Breonna Taylor juror echoes other jurors’ complaints over additional charges

FAN Editor

A woman who sat on the Breonna Taylor grand jury says she believes their investigation was incomplete

LOUISVILLE, Ky. — A woman who sat on the Breonna Taylor grand jury said she believes their investigation was incomplete and that prosecutors wanted to give police “a slap on the wrist and close it up.”

The woman is the third grand juror to speak anonymously about the September proceedings, joining two others who said the 12-member panel was not given the option to consider charges against the officers who fatally shot Taylor in March.

The woman, in her first published interview, told The Associated Press that when the proceedings concluded with three wanton endangerment charges for one officer, she felt herself saying “no, that’s not the end of it.”

“I felt like there should’ve been more charges,” she said in a phone interview. She echoed two other grand jurors’ complaints that the panel wasn’t allowed to consider additional charges because prosecutors told them the use of force was justified.

Former officer Brett Hankison was charged by the grand jury with three counts of wanton endangerment, a low-level felony, for firing into an adjacent apartment where people were present. The two officers who shot Taylor, according to ballistics evidence, were not charged by the grand jury. One of those officers, Jonathan Mattingly, was shot by Taylor’s boyfriend during the raid and returned fire. Taylor’s boyfriend said he thought an intruder was breaking into her apartment.

The officers were serving a narcotics warrant on March 13 when they shot Taylor, but no drugs or cash were found in her home. The 26-year-old Black woman was an emergency medical worker who had settled in for the night when police busted through her door. The shooting sparked months of protests in Louisville alongside national protests over racial injustice and police misconduct.

The woman on the grand jury said she didn’t understand why prosecutors didn’t consider endangerment charges against Mattingly and the other officer, Myles Cosgrove.

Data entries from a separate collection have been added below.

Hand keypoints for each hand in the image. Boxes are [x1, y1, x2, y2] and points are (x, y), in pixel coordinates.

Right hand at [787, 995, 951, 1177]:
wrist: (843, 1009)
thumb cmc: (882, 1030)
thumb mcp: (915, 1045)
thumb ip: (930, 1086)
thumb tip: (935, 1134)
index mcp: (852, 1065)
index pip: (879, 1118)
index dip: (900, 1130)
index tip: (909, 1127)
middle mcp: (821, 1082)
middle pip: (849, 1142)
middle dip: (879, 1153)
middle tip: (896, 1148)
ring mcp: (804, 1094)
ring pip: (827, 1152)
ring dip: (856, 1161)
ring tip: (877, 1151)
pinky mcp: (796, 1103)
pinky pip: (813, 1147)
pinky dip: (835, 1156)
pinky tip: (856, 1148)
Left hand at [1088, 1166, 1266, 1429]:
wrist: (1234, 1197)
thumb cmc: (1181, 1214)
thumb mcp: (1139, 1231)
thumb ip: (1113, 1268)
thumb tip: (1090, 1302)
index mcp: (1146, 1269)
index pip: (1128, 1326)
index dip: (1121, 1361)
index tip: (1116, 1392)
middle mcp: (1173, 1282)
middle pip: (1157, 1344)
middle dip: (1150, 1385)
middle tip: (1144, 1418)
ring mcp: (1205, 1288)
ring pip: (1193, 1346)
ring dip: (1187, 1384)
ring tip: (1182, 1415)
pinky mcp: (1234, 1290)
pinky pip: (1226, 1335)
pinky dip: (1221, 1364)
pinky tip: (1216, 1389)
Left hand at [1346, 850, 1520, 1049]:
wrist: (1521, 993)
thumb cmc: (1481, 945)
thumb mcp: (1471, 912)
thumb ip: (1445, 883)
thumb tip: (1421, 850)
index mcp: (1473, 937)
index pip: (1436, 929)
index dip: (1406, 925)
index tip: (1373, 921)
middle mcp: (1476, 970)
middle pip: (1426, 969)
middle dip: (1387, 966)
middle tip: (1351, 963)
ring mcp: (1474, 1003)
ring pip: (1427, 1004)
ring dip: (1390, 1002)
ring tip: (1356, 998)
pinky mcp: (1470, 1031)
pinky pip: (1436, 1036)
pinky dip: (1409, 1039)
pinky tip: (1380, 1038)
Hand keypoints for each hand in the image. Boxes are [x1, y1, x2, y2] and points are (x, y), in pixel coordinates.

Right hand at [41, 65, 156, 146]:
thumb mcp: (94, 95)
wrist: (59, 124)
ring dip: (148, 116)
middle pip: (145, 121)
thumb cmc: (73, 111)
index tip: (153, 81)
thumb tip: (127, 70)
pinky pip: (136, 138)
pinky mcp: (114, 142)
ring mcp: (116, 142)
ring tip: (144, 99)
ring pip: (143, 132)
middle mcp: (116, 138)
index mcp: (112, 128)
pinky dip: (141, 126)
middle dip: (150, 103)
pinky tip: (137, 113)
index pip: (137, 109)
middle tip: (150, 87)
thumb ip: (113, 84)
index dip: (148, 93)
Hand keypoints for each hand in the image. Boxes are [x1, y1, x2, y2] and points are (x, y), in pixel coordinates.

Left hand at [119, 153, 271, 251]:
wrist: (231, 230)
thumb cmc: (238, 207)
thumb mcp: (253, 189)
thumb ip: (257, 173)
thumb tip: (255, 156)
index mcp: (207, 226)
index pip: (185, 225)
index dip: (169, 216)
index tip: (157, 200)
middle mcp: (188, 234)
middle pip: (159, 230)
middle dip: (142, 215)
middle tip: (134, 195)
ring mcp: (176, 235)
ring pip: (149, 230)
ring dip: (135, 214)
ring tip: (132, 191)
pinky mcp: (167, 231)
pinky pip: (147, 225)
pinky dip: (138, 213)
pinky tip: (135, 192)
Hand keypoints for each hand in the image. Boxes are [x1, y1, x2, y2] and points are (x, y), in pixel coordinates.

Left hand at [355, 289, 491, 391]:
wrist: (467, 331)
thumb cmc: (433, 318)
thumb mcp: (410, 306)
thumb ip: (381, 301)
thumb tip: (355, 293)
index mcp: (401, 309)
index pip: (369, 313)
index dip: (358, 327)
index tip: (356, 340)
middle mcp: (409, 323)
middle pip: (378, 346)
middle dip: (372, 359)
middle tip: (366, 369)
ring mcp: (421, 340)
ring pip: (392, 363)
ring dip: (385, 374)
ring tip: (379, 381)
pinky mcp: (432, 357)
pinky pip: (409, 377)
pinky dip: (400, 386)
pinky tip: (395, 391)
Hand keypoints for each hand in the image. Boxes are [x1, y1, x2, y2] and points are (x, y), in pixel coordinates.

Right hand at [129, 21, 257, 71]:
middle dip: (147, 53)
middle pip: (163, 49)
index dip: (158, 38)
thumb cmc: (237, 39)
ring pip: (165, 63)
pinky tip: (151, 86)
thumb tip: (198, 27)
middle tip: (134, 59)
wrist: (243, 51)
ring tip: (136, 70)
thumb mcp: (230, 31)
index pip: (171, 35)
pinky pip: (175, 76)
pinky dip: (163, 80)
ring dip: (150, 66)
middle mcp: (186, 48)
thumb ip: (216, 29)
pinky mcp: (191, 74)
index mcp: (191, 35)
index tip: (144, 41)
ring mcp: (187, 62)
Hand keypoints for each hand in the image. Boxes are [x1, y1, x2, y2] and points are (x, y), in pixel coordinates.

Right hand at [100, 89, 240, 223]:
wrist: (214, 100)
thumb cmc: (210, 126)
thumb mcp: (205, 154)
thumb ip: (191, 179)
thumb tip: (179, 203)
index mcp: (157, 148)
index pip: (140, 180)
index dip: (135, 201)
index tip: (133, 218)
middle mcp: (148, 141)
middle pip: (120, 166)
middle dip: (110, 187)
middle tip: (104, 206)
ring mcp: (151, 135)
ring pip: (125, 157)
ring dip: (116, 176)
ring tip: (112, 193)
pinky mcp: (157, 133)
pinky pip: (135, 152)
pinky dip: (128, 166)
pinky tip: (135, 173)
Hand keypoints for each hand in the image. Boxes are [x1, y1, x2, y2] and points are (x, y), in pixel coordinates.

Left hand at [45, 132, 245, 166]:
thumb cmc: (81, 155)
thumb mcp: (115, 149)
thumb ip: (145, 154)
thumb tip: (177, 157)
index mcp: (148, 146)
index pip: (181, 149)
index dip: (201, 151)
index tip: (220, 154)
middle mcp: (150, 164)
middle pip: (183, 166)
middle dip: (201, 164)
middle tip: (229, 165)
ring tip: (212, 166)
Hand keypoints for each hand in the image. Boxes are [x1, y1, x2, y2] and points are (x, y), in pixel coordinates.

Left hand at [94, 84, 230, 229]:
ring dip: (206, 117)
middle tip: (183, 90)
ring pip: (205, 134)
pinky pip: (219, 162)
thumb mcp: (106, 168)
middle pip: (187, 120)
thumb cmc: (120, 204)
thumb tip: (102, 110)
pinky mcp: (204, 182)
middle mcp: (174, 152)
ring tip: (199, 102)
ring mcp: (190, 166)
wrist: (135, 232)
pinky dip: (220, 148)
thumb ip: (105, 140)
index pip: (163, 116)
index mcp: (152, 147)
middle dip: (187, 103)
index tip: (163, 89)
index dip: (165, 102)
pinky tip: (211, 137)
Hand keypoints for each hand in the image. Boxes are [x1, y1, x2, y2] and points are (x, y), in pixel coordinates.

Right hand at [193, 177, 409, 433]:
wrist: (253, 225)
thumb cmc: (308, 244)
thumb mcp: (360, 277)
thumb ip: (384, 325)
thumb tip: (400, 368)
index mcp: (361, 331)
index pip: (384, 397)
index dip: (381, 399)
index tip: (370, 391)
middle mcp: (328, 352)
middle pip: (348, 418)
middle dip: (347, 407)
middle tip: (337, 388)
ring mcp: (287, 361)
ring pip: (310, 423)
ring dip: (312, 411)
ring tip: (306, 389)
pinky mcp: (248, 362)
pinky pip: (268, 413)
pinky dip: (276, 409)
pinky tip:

“All of them went in blindly, you really couldn’t see into that lady’s apartment as they explained to us, there was just a TV on,” she said of Taylor’s Louisville apartment. The police “went in there like the O.K. Corral, wanted dead or alive.”

Hankison was fired in June for his actions during the raid.

Cosgrove, in his testimony to investigators, said the apartment was completely dark and he saw “vivid white flashes” and a “distorted shadowy mass, a figure in front of me.” He fired his handgun 16 times, according to ballistics evidence.

Mattingly, who recovered from a gunshot wound to the leg, said in a media interview last month that Taylor “didn’t do anything to deserve a death sentence.”

Typically, grand juries meet in secret and the deliberations are kept sealed. But last month, a male grand juror won a court battle to address the public about the secret proceedings. Another male juror came forward soon after.

The woman said she and other jurors were rankled by Cameron’s statements after the proceedings, including that grand jurors “agreed” that no other charges were justified.

“I felt like he was trying to throw the blame on somebody else, that he felt like, we as jurors, we weren’t going to (speak) out,” she said. “He made it feel like it was all our fault, and it wasn’t.”

Cameron took on the investigation into the police actions on the night of Taylor’s death after the local prosecutor recused himself. Cameron had four staffers working on the case and had evidence analyzed by the FBI’s crime lab. He said at a widely-viewed news conference on Sept. 23 that the investigation determined that Mattingly and Cosgrove were justified in their use of force because they had been fired on by Taylor’s boyfriend, Kenneth Walker. He also said prosecutors “walked them through every homicide offense,” a statement the three grand jurors have disputed.

Kevin Glogower, an attorney for the three grand jurors, said Cameron apparently didn’t believe grand jurors would ever go public.

“The expectation that day was nobody would ever contradict what (Cameron) was saying,” Glogower said. “He was hiding behind the secrecy rule and the history of the grand jury.”

Taylor’s mother, Tamika Palmer, has called for another special prosecutor to be appointed to the case.

The grand juror said she decided to talk in part because she wanted Palmer to know “we didn’t have anything to do with” the lack of charges on the officers who shot Taylor.

“I didn’t feel that the family was getting justice,” she said.